La « réforme » du droit du travail du BJP est un élément clé de l'assaut contre la classe ouvrière. Elle autorisera le travail contractuel dans pratiquement toutes les industries et érigera de nouveaux obstacles juridiques considérables à l'organisation des travailleurs en syndicats ou en grèves, créant ainsi un régime juridique où les grèves seront impossibles. Les changements en matière de sécurité sur le lieu de travail sont limités et ne s'appliquent qu'aux entreprises employant au moins 250 travailleurs, ce qui exclut 90 % des travailleurs indiens. Les entreprises employant moins de 300 travailleurs peuvent désormais embaucher et licencier des travailleurs à leur guise, voire fermer complètement leurs portes, les exigences antérieures en matière d'autorisation gouvernementale pour les licenciements étant éliminées.

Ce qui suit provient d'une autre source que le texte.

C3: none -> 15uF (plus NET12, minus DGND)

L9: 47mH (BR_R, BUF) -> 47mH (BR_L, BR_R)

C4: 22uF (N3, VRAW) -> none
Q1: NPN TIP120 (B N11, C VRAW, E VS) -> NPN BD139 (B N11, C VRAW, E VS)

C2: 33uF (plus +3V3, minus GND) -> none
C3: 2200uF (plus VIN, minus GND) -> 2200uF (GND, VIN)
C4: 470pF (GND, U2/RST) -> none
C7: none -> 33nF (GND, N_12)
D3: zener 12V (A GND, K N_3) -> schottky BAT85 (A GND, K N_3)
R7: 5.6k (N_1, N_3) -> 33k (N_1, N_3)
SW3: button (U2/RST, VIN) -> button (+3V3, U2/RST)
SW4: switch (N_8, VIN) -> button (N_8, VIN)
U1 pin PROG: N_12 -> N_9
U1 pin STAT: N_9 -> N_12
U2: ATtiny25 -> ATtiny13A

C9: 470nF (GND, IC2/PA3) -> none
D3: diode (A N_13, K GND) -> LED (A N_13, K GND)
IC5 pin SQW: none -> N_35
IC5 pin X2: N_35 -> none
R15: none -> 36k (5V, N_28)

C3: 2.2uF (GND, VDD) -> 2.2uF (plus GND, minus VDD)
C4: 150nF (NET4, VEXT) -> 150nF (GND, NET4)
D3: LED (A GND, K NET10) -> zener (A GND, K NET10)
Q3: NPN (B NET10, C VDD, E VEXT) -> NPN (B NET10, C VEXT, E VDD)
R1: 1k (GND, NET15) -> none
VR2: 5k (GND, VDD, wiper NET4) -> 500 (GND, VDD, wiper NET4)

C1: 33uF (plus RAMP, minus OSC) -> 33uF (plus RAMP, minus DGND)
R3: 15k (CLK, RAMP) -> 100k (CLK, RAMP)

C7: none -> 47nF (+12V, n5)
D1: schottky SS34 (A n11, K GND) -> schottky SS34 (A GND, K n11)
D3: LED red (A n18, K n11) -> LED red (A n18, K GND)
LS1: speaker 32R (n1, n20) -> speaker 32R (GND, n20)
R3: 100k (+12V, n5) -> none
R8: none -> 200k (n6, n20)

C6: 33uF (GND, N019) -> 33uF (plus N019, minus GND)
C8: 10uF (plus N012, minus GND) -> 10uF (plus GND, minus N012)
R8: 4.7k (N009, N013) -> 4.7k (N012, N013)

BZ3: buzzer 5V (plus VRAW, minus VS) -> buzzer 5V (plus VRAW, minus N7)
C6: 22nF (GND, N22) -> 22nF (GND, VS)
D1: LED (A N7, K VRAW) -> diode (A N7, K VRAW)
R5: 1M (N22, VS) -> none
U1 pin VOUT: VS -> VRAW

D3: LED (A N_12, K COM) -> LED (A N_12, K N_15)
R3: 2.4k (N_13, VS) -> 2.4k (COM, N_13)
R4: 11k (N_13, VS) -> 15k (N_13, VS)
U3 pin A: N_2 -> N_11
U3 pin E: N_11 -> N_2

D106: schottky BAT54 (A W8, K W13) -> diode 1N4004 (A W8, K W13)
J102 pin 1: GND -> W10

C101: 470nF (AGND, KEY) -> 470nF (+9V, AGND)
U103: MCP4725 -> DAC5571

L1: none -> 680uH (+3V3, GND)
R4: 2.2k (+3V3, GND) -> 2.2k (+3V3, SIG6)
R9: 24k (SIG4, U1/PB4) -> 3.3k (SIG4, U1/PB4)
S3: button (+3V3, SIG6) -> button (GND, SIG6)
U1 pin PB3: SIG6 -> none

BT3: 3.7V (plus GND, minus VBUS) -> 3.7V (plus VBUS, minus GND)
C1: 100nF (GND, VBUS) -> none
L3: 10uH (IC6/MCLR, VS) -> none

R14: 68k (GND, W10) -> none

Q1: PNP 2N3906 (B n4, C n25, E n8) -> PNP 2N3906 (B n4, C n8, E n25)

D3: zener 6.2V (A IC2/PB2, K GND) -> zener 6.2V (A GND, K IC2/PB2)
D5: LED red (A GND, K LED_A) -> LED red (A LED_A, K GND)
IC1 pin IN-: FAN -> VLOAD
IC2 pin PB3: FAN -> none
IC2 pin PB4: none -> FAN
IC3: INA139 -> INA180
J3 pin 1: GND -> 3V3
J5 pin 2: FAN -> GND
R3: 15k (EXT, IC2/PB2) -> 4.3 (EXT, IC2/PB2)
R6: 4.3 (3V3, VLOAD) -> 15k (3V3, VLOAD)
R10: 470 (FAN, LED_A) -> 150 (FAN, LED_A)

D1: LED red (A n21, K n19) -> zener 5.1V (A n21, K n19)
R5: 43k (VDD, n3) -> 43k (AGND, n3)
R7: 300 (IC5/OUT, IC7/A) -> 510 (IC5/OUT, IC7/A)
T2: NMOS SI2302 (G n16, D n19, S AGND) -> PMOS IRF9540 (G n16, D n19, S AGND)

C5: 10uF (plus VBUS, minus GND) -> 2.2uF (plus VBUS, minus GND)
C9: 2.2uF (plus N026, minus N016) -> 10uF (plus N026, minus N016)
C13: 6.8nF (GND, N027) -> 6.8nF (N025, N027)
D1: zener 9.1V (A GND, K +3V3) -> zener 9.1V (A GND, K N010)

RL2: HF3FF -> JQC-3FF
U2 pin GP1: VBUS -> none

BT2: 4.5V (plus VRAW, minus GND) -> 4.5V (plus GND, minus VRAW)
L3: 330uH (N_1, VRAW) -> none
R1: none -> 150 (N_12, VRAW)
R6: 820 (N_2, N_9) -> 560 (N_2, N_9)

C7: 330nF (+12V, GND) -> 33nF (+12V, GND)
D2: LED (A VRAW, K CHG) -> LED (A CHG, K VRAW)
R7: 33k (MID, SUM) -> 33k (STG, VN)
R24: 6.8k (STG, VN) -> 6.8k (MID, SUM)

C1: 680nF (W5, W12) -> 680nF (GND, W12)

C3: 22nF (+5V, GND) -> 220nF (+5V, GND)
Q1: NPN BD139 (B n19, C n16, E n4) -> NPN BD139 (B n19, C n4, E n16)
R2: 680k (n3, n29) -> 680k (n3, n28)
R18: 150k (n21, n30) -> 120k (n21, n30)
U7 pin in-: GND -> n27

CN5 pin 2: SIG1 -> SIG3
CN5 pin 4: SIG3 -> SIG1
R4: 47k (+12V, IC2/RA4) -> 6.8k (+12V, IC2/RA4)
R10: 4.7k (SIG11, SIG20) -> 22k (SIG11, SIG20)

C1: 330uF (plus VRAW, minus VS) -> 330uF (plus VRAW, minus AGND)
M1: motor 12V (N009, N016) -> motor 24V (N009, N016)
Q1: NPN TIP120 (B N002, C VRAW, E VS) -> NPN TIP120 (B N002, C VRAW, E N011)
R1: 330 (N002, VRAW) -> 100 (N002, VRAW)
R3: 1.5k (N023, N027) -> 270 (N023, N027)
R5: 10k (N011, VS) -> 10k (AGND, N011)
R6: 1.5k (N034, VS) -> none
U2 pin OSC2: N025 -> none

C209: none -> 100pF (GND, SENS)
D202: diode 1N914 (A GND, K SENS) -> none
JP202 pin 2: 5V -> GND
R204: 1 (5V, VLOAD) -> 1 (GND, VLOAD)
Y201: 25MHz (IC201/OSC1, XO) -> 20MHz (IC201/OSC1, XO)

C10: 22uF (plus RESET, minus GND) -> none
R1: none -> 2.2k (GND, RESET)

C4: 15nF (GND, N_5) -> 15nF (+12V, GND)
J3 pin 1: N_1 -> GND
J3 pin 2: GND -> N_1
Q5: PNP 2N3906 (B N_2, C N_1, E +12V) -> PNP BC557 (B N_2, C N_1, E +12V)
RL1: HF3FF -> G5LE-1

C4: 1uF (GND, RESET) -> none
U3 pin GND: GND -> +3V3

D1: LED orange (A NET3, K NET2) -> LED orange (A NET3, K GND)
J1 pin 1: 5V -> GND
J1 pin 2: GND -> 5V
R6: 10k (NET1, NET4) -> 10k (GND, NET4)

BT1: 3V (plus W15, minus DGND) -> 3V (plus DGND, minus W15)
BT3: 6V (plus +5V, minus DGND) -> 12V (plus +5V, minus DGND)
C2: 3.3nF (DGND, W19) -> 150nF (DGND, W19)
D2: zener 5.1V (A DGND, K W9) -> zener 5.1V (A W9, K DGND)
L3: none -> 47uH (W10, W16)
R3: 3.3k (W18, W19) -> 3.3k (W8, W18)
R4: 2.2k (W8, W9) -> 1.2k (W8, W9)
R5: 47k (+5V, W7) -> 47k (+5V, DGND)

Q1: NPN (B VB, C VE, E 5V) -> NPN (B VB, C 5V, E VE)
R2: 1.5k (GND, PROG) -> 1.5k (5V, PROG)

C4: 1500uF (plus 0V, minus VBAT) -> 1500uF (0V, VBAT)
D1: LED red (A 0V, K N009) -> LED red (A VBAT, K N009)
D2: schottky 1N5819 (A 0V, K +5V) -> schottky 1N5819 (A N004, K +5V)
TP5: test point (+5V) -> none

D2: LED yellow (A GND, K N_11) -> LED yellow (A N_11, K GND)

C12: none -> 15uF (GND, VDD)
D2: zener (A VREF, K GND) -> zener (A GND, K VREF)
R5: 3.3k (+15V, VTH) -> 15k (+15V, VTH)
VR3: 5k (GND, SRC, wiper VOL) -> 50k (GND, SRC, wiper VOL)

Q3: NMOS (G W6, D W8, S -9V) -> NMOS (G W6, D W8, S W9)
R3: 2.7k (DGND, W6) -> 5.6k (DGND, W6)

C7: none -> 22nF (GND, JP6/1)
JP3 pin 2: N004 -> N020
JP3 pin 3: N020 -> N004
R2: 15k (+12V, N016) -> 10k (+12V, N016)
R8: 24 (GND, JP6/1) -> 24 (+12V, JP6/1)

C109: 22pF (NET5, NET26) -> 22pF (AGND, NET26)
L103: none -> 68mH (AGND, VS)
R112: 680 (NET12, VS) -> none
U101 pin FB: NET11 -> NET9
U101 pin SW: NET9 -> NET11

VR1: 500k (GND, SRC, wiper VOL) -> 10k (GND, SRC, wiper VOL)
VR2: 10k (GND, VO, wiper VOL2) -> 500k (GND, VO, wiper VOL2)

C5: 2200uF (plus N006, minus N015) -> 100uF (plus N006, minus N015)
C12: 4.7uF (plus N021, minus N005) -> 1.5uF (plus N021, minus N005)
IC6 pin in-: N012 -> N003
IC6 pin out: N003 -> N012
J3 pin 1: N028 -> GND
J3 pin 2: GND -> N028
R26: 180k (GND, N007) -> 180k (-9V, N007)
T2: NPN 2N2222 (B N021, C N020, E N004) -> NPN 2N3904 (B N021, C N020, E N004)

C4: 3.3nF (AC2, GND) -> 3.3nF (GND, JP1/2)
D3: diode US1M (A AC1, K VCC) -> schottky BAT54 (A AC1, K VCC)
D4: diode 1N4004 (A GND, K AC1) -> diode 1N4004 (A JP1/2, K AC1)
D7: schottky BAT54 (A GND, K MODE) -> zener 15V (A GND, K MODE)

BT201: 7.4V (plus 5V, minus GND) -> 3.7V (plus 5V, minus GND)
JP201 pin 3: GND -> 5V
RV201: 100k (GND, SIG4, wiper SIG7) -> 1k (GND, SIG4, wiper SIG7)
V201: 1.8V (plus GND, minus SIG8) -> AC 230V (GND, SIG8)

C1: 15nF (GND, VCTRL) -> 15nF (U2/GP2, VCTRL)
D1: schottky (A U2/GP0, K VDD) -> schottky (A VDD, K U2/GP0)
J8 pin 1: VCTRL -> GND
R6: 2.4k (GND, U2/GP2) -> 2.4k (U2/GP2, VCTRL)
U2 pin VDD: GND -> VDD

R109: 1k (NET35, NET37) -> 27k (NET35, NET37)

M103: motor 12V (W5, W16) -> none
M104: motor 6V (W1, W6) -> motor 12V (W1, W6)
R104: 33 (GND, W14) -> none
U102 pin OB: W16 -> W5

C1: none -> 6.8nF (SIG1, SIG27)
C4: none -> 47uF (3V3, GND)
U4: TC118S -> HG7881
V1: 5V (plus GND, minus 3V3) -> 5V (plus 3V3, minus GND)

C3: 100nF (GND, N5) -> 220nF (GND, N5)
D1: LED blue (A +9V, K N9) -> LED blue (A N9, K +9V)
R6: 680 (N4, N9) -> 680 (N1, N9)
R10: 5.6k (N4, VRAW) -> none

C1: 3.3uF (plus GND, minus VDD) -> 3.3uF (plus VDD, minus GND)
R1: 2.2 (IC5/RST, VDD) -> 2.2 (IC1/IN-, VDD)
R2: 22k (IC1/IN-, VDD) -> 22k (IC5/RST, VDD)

Dans le but de contenir la vaste opposition des travailleurs, les syndicats ont périodiquement appelé à des grèves nationales de protestation d'une journée. Ils l'ont fait tout en s'efforçant de maintenir la classe ouvrière politiquement liée à l'opposition dirigée par le Parti du Congrès, qui cherche à remplacer Modi et son BJP par un autre gouvernement de droite, non moins engagé dans la « réforme » pro-investisseurs et dans l'alliance réactionnaire de guerre anti-Chine de New Delhi et Washington.

Le rôle des partis parlementaires staliniens, le Parti communiste indien (marxiste) ou CPM et le Parti communiste indien (CPI), et de leurs fédérations syndicales respectives, le CITU et le All India Trades Union Congress ou AITUC, est essentiel dans tout cela.

Le CPM et le CPI, comme leurs affiliés syndicaux, ont rejoint leurs alliés du bloc d'opposition dirigé par le Parti du Congrès, l'Indian National Developmental Inclusive Alliance (INDIA), pour se rallier au gouvernement en qualifiant le Pakistan d'« agresseur » et en faisant l'éloge de l'assaut militaire de quatre jours contre le Pakistan.

La décision des dirigeants de la JPCTUF d'annuler la grève du 20 mai souligne le rôle des syndicats et des partis staliniens en tant qu'agents du grand capital et instruments vitaux du régime capitaliste. Ils craignent que dans les conditions actuelles, même une grève de protestation limitée d'une journée – en donnant aux travailleurs un moyen d'exprimer leurs revendications et en démontrant l'unité objective des travailleurs au-delà de toutes les lignes communautaires et de castes promues par la classe dirigeante – puisse sérieusement ébranler la prétention de la classe dirigeante à l'« unité nationale » contre le Pakistan.

Les travailleurs en Inde, comme partout dans le monde, ne peuvent affirmer leurs intérêts de classe en opposition à l'élite dirigeante capitaliste que s'ils s'opposent à tous les intérêts réactionnaires des grandes puissances et à leurs actions prédatrices sur la scène mondiale, et s'ils cherchent à unir leurs luttes avec les travailleurs au niveau international.

Les travailleurs indiens doivent fusionner la lutte pour la garantie de leurs droits sociaux et démocratiques avec la lutte contre les actions militaires de la classe dirigeante, ses intrigues, ses provocations communautaires et ses appels à la guerre. Ils doivent établir leur unité de classe avec les travailleurs et les ouvriers du Pakistan dans la lutte commune contre l'impérialisme, la domination vénale des bourgeoisies nationales rivales et leur système d'État communautaire, et pour les États socialistes unis d'Asie du Sud.